══ Provided data ══

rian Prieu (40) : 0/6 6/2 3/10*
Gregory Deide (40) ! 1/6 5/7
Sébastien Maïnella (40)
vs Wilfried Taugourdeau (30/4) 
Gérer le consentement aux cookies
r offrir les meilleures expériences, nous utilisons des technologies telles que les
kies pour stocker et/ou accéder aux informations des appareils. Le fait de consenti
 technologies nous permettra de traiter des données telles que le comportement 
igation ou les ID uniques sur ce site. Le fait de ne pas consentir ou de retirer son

═══

Please determine how many lines of the records above contain "nous", and state that number only.

2